The routing engine of project Beehive.

Installation

Note: Only continue if you are sure that you want to run the routing engine separately. If you want to start the entire application consider these instructions as they include all system components.

The routing engine depends on the database used in the Beehive project. For details on how to build the docker image of the database simply look at the beehive-database repository.

After having successfully built the docker image for the database you can continue and simply startup the routing engine using:

docker-compose up

This will automatically download all images required to start and work with the routing engine.

For interacting with the application simply attach to the container. You are automatically provided Elixir's interactive shell. From there you have access to the entire application.

Building your own Docker image

If you have made changes yourself and try them out, simply build the container from source:

docker build -t langhaarzombie/beehive-routing

The tag is important as it is used a identifier by the docker-compose file. If you want to change the tag you need to adapt the docker-compose.yml accordingly.

Interacting with the Routing Engine

RabbitMQ

Connect to RabbitMQ

The RabbitMQ container exposes ports 5672 and 15672. The former one being used as the amqp endpoint and the latter for the web interface. In order to connect simply open localhost:15672 in your browser.

Working with RabbitMQ

Queues of relevance are new_orders and distribution.
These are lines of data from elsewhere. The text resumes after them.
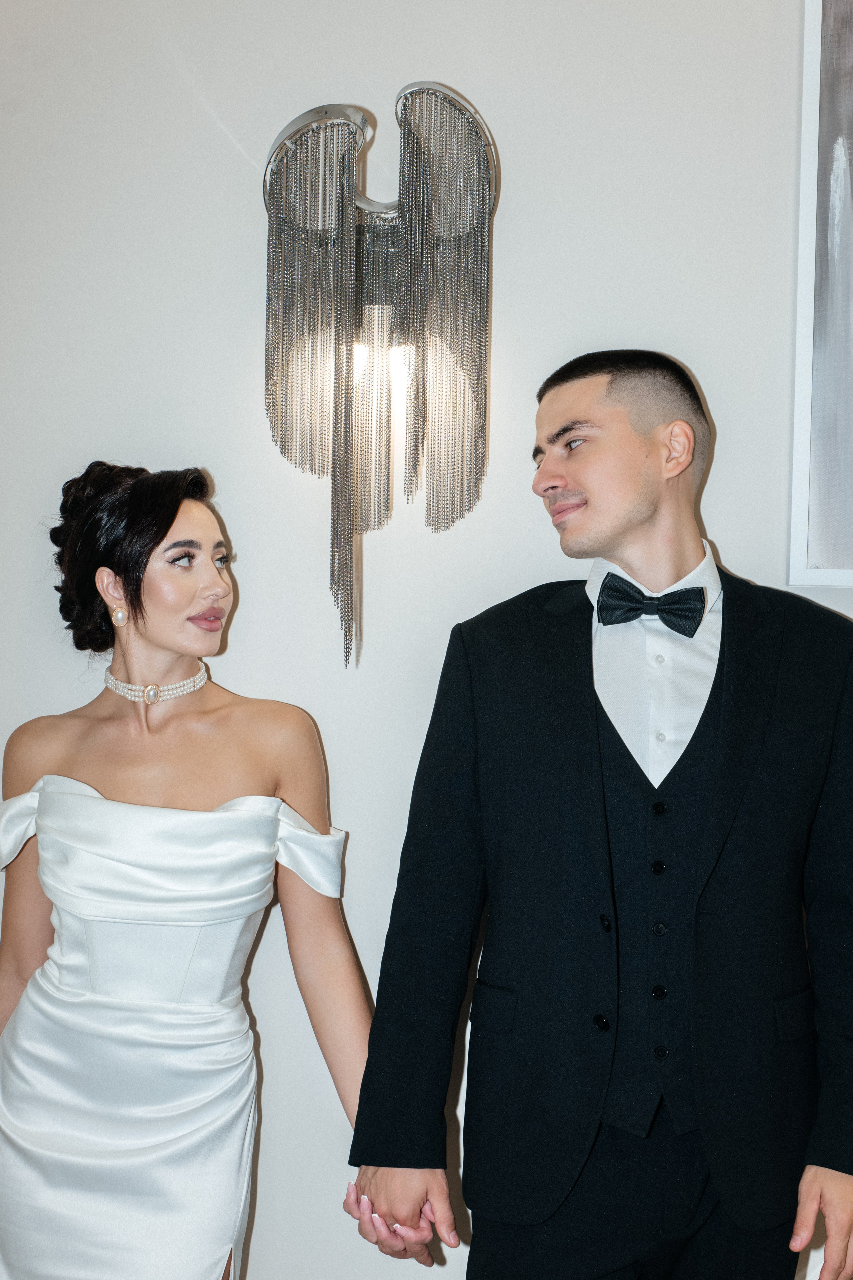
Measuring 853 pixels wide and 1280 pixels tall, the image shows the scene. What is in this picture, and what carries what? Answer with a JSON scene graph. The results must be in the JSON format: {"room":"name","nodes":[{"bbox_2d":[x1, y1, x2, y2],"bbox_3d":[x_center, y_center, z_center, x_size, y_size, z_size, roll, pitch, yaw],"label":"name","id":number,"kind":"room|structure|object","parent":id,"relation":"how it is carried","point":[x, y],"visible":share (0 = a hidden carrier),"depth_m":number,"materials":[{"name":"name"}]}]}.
{"room":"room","nodes":[
{"label":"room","id":0,"kind":"room"},
{"bbox_2d":[0,0,852,1277],"bbox_3d":[0.223,-0.114,2.841,6.758,2.939,0.177,1,1,4],"label":"wall","id":1,"kind":"structure","parent":0,"point":[727,427],"depth_m":2.77,"materials":[{"name":"white paint"}]},
{"bbox_2d":[261,78,499,672],"bbox_3d":[-0.073,-0.366,2.656,0.380,0.858,0.274,1,1,4],"label":"wall sconce","id":2,"kind":"object","parent":1,"relation":"attached to","point":[294,134],"visible":0.99,"depth_m":2.62,"materials":[{"name":"metal"}]},
{"bbox_2d":[789,0,852,589],"bbox_3d":[0.928,-0.589,2.662,0.837,1.051,0.038,1,1,4],"label":"framed picture","id":3,"kind":"object","parent":1,"relation":"attached to","point":[804,512],"visible":1,"depth_m":2.68},
{"label":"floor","id":4,"kind":"structure","parent":0,"visible":0},
{"bbox_2d":[0,457,376,1279],"bbox_3d":[-0.359,0.573,2.594,0.619,1.584,0.604,1,1,4],"label":"woman","id":5,"kind":"object","parent":4,"relation":"on","point":[175,514],"visible":0.97,"depth_m":2.51},
{"bbox_2d":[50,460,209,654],"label":"hair updo","id":6,"kind":"object","parent":5,"relation":"on","point":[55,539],"visible":0.64,"depth_m":2.67},
{"bbox_2d":[346,347,852,1279],"bbox_3d":[0.258,0.510,2.443,0.701,1.731,0.526,1,1,4],"label":"man","id":7,"kind":"object","parent":4,"relation":"on","point":[630,522],"visible":0.97,"depth_m":2.33}
]}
Both of them accept JSONs as message input.

JSON for new_orders:

{"from": "<shop_id>", "to": "<customer_id>"}

JSON for distribution:

{"from": "<building_id_hive>", "to": "<building_id_hive>"}

Note: When queueing a message for distribution it is required that the buildings are reachable. In order to make sure that they are call /api/reachable/{building1}/{building2} using the database's web interface.

Redis

Connect to Redis

It is not advised to interfere with Redis' processes, but if you really want to have a look at it you can connect using the redis-cli and the url localhost:6379.

Working with Redis

The most important instances stored in the redis database are the active_jobs list and each individual arrival and departure. In order to retrieve active ids simply run lrange active_jobs 0 -1. This will return all valid job ids that hold relevant data.

For getting details about an individual job (arrival or departure) simply take one of the ids retrieved above and run hgetall <id>. This will give you details about the corresponding route and hop as well as the time the event is happening (departure instances also include a reference to their corresponding arrival event).

In case ongoing routes should be deleted and instantly aborted, you can run flushall. This will reset the Redis database. Use this with caution.

Database

Connect to Database

The database offers a great web interface to call certain routes and generally interact with the simulation. By opening the url localhost:4321 you can see the entire documentation and all routes that are available to you.

Note: When starting the routing engine as a single instance, you are required to add drones to each drone port or else no routes are possible to be processed. This is done calling the REST route /api/givedrones/{amount} of the database. See the web interface for details.

License

Beehive-routing-buffer is released under the Apache License 2.0. See the license file LICENSE for further information.